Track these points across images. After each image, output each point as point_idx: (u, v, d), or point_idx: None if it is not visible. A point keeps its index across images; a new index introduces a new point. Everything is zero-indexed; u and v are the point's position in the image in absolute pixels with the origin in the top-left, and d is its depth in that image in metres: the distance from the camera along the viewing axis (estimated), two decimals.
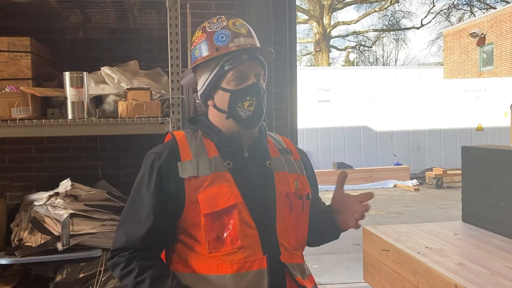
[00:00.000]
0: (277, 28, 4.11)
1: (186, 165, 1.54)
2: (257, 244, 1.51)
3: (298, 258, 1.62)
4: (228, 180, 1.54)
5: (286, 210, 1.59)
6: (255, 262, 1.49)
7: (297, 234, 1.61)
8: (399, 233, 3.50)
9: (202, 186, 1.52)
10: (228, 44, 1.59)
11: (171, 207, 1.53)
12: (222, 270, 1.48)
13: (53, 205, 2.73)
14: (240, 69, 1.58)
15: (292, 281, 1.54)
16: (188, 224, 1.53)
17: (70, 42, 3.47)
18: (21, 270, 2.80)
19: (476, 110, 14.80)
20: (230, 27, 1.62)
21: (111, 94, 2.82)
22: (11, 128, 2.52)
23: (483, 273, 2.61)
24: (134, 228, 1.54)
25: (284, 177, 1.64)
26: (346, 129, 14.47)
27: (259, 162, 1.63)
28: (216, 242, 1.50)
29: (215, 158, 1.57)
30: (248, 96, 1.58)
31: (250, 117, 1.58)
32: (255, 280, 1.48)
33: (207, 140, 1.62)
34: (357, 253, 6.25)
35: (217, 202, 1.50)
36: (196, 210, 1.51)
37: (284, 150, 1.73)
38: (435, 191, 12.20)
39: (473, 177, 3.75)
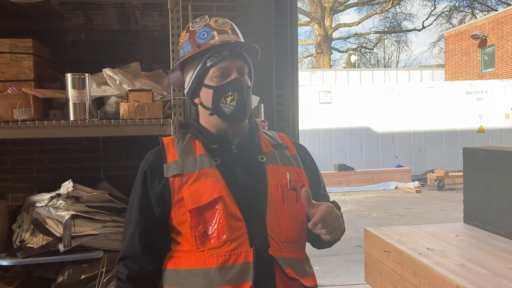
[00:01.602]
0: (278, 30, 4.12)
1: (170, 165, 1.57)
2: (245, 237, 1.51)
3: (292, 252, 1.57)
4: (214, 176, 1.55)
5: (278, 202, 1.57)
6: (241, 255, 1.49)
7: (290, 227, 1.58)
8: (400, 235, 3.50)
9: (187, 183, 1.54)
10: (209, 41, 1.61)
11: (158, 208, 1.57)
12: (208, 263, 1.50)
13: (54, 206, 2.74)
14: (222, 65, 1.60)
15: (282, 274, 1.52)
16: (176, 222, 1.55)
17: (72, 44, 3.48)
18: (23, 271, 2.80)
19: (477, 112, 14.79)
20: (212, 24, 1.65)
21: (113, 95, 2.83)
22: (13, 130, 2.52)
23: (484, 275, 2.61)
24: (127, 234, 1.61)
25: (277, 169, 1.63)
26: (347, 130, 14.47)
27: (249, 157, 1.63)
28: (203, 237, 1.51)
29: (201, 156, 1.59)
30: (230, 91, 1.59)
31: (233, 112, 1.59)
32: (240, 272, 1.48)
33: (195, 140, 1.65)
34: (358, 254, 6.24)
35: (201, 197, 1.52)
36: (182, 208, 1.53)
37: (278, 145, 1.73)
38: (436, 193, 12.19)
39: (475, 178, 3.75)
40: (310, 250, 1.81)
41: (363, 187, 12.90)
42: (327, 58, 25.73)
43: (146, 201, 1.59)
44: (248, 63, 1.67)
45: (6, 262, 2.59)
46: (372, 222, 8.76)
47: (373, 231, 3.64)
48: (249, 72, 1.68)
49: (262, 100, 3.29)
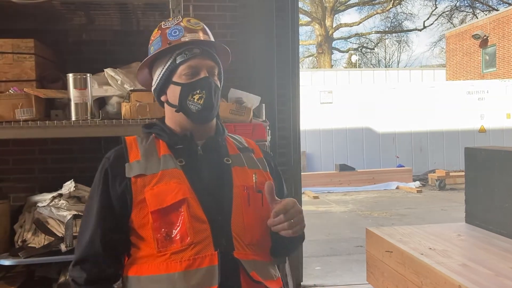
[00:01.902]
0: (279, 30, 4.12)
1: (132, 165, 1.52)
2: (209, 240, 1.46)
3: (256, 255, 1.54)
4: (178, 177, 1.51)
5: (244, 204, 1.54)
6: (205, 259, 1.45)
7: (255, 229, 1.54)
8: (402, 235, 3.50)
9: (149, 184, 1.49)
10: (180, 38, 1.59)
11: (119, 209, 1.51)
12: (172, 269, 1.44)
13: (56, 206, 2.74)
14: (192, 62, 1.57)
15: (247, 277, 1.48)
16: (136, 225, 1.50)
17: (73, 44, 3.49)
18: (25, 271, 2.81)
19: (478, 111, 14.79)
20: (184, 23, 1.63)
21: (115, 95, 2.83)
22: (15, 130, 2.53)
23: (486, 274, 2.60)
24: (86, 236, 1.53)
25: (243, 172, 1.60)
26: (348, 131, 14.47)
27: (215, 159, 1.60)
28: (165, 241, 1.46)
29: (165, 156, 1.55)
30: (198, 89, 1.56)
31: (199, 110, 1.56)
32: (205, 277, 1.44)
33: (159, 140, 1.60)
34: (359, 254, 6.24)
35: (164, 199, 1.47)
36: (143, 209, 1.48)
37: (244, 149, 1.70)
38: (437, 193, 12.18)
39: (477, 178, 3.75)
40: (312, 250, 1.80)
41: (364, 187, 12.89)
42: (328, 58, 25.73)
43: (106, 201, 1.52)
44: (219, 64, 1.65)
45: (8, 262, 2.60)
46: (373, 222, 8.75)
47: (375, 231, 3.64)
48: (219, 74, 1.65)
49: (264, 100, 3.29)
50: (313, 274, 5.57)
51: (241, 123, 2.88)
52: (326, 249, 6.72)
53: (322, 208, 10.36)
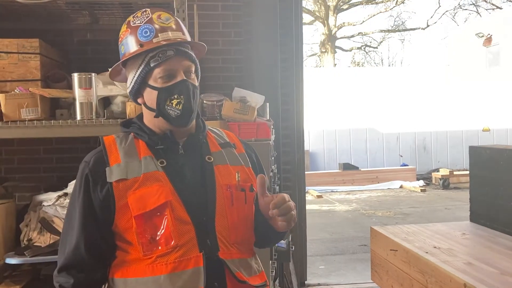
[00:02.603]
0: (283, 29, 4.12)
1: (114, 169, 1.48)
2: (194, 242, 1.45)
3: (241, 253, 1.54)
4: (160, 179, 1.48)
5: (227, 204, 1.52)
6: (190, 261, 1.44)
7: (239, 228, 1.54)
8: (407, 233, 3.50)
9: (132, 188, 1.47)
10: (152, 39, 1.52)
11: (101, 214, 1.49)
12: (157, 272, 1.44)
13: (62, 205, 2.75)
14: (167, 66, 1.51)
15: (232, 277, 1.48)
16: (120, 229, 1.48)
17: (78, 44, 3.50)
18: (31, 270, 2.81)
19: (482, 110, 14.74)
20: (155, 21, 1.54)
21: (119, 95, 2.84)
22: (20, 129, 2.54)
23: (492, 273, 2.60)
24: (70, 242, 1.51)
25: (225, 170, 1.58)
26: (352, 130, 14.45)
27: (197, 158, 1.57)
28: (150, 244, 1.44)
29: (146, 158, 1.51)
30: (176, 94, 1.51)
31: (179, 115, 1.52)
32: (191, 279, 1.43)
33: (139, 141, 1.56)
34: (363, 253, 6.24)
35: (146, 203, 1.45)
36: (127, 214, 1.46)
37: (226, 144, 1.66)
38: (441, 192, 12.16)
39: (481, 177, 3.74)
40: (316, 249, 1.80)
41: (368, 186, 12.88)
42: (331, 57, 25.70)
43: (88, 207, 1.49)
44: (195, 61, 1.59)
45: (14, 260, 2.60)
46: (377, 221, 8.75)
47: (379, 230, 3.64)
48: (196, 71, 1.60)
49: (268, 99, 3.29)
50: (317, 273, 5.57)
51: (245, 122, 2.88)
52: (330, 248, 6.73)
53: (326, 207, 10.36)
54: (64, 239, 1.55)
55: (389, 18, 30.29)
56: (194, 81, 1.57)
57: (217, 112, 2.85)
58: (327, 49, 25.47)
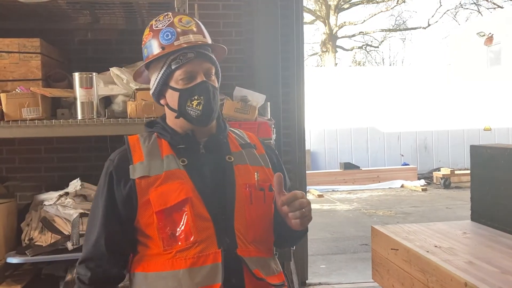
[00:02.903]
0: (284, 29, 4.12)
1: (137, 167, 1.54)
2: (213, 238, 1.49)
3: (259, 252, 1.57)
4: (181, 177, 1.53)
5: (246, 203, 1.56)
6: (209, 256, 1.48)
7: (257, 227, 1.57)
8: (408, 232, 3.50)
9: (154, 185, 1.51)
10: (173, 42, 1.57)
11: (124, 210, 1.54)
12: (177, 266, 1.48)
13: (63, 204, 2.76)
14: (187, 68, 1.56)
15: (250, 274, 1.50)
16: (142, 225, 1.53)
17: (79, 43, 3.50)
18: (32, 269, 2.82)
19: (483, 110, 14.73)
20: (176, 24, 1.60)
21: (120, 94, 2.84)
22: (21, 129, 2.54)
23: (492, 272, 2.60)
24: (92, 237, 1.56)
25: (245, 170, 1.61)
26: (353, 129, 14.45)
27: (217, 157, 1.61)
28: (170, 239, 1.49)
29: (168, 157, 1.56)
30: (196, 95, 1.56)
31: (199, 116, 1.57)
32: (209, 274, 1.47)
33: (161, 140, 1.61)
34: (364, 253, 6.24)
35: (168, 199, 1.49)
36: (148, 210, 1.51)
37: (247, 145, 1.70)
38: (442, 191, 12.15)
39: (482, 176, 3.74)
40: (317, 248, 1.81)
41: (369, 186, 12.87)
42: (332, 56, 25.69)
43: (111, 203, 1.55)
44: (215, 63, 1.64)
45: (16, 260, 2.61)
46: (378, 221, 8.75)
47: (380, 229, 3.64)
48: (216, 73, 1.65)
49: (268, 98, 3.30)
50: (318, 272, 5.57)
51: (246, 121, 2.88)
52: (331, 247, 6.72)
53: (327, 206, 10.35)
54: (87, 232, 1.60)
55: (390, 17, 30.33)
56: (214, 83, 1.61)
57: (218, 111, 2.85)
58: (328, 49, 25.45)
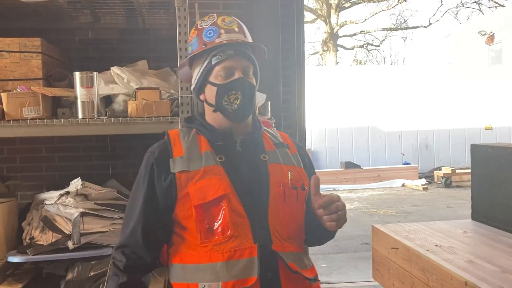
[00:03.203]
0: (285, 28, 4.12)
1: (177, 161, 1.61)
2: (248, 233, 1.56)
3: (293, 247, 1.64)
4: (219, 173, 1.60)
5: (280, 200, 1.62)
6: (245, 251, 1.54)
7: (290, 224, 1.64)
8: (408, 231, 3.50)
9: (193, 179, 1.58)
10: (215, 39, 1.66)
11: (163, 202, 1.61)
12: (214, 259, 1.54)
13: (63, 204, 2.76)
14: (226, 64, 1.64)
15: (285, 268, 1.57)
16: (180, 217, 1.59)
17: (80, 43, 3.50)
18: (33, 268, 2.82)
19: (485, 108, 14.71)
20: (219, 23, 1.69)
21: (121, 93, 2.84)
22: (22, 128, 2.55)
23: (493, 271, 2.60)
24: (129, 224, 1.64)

==

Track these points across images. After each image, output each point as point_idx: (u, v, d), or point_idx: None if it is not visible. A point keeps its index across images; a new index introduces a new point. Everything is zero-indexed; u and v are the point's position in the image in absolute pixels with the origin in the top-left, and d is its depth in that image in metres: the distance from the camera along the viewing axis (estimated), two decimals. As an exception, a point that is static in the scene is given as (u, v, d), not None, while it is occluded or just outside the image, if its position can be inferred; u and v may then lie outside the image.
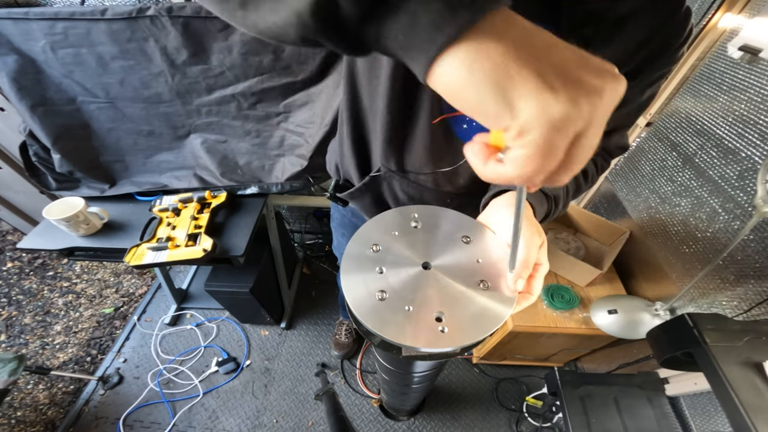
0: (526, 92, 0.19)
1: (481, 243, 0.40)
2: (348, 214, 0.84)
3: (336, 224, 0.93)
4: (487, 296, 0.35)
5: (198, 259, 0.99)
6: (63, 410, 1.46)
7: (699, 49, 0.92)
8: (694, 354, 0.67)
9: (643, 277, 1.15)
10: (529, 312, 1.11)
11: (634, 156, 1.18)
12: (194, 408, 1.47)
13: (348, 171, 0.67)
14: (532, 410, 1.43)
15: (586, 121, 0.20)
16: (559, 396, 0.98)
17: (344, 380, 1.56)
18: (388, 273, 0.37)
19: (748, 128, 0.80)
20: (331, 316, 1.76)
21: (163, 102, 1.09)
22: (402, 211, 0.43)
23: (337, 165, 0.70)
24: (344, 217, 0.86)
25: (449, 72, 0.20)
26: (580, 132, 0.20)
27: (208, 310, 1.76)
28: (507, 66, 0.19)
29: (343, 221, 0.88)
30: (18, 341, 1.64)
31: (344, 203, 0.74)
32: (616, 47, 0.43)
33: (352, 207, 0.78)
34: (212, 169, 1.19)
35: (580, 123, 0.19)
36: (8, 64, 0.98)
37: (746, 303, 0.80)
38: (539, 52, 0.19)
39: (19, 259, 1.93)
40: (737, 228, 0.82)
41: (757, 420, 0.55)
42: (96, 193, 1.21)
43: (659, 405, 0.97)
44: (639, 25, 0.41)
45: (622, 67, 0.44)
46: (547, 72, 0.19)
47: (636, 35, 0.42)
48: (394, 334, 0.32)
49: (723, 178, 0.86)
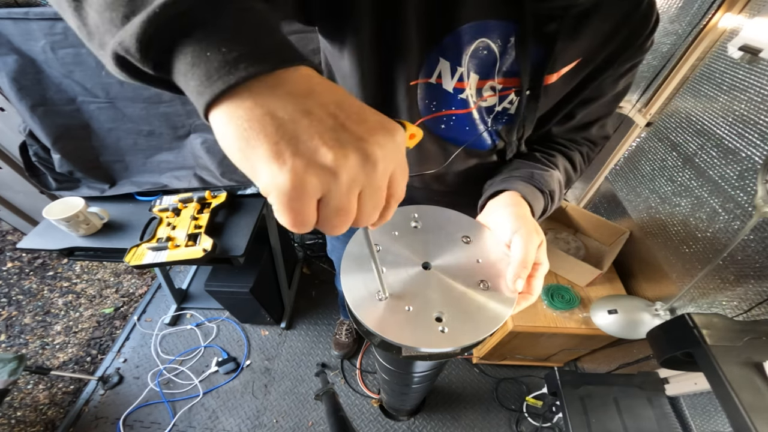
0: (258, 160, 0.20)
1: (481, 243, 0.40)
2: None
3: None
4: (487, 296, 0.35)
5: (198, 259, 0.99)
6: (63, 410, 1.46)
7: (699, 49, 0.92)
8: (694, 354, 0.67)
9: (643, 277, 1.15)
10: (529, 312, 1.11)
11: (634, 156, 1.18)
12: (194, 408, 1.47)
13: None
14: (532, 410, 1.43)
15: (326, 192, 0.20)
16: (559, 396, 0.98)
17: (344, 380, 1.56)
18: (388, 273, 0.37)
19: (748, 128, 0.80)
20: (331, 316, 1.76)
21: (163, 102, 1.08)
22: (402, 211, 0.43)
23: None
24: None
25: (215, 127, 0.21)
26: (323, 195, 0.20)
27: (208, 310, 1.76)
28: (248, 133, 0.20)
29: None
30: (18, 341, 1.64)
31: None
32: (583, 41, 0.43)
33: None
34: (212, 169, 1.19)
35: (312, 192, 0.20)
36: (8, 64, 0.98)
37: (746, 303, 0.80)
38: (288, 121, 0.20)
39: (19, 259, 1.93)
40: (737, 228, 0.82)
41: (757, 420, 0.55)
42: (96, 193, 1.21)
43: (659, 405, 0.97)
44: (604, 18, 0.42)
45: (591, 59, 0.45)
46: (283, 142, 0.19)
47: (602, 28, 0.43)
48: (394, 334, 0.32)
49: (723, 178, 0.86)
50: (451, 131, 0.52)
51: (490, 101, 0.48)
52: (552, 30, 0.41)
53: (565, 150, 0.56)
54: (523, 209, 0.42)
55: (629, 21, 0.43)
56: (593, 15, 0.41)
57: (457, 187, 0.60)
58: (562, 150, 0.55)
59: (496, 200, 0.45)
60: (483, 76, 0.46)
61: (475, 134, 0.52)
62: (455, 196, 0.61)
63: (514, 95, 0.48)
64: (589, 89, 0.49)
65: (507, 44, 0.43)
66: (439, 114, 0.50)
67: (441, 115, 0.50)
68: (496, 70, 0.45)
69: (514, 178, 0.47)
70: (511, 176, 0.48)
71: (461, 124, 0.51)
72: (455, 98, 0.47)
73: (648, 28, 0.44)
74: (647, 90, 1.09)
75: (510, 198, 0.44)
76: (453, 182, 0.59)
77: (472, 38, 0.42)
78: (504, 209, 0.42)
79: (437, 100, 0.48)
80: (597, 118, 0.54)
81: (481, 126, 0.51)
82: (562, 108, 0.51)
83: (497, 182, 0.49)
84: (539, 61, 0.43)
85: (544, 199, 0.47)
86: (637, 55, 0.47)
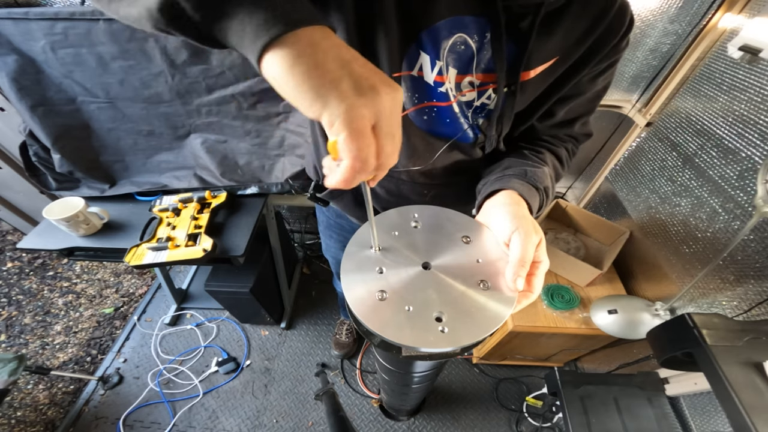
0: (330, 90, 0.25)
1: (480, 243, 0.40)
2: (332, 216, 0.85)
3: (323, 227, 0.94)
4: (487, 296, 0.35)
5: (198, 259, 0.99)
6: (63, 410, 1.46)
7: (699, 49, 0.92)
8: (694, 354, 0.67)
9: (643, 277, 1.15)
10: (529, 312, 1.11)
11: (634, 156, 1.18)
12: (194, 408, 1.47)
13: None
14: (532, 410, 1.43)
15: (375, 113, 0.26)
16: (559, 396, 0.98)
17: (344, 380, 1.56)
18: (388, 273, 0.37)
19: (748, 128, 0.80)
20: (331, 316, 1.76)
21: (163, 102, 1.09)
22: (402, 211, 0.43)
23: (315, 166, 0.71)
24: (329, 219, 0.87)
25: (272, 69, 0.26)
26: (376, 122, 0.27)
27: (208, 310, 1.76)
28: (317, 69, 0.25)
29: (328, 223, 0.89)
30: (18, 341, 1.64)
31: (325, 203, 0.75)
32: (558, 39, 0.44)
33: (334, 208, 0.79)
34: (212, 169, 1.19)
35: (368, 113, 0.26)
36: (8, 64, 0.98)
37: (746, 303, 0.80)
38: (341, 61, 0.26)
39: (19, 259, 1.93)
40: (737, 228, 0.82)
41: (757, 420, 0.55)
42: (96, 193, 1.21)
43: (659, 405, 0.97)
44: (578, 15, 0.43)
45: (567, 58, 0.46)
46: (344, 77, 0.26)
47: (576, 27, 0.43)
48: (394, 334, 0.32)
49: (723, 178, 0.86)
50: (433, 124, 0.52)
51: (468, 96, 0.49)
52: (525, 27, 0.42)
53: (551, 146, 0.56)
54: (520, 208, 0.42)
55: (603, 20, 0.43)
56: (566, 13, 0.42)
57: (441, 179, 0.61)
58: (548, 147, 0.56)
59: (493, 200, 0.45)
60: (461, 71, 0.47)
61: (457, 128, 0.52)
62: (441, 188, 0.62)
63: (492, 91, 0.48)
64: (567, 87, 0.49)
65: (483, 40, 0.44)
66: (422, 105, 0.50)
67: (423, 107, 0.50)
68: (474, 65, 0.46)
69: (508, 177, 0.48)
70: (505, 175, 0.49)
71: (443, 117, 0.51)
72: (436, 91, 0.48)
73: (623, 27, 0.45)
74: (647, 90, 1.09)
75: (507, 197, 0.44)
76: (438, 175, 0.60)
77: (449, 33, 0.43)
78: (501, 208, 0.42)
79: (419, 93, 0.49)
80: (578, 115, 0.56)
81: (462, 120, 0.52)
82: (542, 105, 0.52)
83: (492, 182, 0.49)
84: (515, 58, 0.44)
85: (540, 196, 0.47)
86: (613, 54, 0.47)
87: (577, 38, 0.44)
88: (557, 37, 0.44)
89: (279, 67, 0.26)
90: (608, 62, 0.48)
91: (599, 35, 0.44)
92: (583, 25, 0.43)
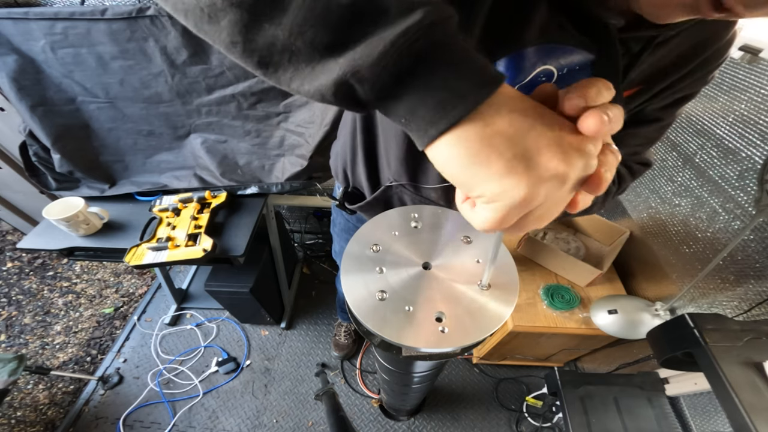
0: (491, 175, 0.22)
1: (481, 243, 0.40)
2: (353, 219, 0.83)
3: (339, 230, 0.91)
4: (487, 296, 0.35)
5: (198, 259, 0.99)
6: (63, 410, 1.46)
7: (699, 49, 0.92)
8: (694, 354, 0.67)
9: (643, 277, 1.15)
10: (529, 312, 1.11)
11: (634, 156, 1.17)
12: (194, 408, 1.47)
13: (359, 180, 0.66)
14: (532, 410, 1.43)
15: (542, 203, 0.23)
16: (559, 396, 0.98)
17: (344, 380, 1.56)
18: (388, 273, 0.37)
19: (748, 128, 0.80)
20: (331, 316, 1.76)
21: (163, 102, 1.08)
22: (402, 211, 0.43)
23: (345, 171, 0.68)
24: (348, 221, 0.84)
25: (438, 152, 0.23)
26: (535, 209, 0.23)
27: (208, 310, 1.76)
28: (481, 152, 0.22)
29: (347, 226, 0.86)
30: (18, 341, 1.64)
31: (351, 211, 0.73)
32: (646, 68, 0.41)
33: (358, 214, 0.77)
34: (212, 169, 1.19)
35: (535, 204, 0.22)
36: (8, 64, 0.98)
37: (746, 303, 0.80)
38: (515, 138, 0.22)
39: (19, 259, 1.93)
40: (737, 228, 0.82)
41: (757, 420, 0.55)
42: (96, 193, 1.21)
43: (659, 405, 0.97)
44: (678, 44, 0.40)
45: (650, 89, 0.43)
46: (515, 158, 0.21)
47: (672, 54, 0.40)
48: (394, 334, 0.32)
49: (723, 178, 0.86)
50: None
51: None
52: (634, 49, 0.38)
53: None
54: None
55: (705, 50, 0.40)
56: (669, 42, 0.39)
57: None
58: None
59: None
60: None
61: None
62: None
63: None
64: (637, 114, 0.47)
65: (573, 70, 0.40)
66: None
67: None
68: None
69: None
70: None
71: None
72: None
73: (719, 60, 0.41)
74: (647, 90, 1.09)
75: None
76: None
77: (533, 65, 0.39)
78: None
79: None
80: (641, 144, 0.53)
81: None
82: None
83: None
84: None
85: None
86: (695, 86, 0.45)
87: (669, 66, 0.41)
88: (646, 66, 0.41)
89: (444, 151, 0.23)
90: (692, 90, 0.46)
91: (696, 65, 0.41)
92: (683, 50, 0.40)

→ **WHAT THE TASK REQUIRES**
If a line in the material above holds "metres", copy it.

→ **RESULT OF THIS TASK**
Track these points across images. After each image, output each point as point_idx: (u, v, d), or point_idx: None if it is not visible. A point keeps its index across images; a new index introduces a new point. Everything is zero-indexed; u and v are the point's position in the image in absolute pixels with the origin in the top-left, and d is its depth in that image in metres: the distance from the camera along the viewing axis (estimated), two decimals.
Track these points across images. After each image, output each point as point_idx: (u, v, d), or point_idx: None if it is not visible. A point keeps its index across images; a new index introduces a new point. Everything is zero-indexed; u and v are the point's position in the image in absolute pixels with the origin in the top-left, and d is its depth in that image in metres: the distance from the camera along the viewing axis (estimated), two decimals. As an exception, a point that is static in the scene is given as (u, v, d), not None, while it is occluded or just outside the image, if its position can be inferred; u and v may then lie outside the image.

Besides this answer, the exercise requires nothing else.